Re: [PATCH 6/6] sched/numa: Delay retrying placement for automatic NUMA balance after wake_affine

From: Peter Zijlstra
Date: Tue Feb 13 2018 - 09:43:51 EST


On Tue, Feb 13, 2018 at 02:18:12PM +0000, Mel Gorman wrote:
> On Tue, Feb 13, 2018 at 03:01:37PM +0100, Peter Zijlstra wrote:
> > On Tue, Feb 13, 2018 at 01:37:30PM +0000, Mel Gorman wrote:
> > > +static void
> > > +update_wa_numa_placement(struct task_struct *p, int prev_cpu, int target)
> > > +{
> > > + unsigned long interval;
> > > +
> > > + if (!static_branch_likely(&sched_numa_balancing))
> > > + return;
> > > +
> > > + /* If balancing has no preference then continue gathering data */
> > > + if (p->numa_preferred_nid == -1)
> > > + return;
> > > +
> > > + /*
> > > + * If the wakeup is not affecting locality then it is neutral from
> > > + * the perspective of NUMA balacing so continue gathering data.
> > > + */
> > > + if (cpus_share_cache(prev_cpu, target))
> > > + return;
> >
> > Dang, I wanted to mention this before, but it slipped my mind.
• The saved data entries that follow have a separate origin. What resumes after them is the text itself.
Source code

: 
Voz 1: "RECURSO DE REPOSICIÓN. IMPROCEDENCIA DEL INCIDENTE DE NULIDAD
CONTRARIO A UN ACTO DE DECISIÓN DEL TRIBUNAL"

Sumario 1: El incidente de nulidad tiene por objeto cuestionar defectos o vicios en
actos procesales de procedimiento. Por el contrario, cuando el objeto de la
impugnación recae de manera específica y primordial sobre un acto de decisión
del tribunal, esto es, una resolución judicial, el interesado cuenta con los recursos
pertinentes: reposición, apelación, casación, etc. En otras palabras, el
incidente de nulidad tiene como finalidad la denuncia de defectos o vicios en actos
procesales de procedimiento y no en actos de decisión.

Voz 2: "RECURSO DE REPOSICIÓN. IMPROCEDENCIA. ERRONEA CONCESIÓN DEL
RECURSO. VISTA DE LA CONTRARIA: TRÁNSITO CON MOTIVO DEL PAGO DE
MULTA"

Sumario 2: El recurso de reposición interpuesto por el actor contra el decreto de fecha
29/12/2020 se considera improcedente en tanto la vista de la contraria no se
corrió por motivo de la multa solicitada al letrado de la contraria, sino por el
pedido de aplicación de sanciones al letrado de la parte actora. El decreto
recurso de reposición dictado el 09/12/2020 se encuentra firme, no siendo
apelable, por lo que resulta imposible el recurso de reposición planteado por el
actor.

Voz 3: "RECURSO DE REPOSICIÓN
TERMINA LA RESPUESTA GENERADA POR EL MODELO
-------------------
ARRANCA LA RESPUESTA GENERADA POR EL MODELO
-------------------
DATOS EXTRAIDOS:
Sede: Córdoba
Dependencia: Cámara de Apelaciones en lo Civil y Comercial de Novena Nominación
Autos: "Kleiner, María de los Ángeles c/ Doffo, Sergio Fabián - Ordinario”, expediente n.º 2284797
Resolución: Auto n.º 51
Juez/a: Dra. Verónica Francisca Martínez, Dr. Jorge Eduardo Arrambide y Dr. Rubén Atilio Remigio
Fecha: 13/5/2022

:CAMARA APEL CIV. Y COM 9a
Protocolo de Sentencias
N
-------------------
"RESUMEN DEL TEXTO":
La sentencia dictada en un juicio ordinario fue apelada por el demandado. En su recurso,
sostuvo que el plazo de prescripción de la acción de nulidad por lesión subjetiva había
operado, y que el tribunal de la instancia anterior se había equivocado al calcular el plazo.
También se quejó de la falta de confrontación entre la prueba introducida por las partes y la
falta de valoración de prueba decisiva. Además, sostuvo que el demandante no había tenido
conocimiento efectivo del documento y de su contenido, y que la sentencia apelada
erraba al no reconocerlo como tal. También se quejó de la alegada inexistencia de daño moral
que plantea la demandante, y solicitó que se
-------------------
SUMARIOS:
The
> > comment and code don't match.
> >
> > Did you want to write:
> >
> > if (cpu_to_node(prev_cpu) == cpu_to_node(target))
> > return;
> >
>
> Well, it was deliberate. While it's possible to be on the same memory
> node and not sharing cache, the scheduler typically is more concerned with
> the LLC than NUMA per-se. If they share LLC, then I also assume that they
> share memory locality.

True, but the remaining code only has effect for numa balance, which is
concerned with nodes. So I don't see the point of using something
potentially smaller.

Suppose someone did hardware where a node has 2 cache clusters, then
we'd still set a wake_affine back-off for numa-balance, even though it
remains on the same node.

How would that be useful?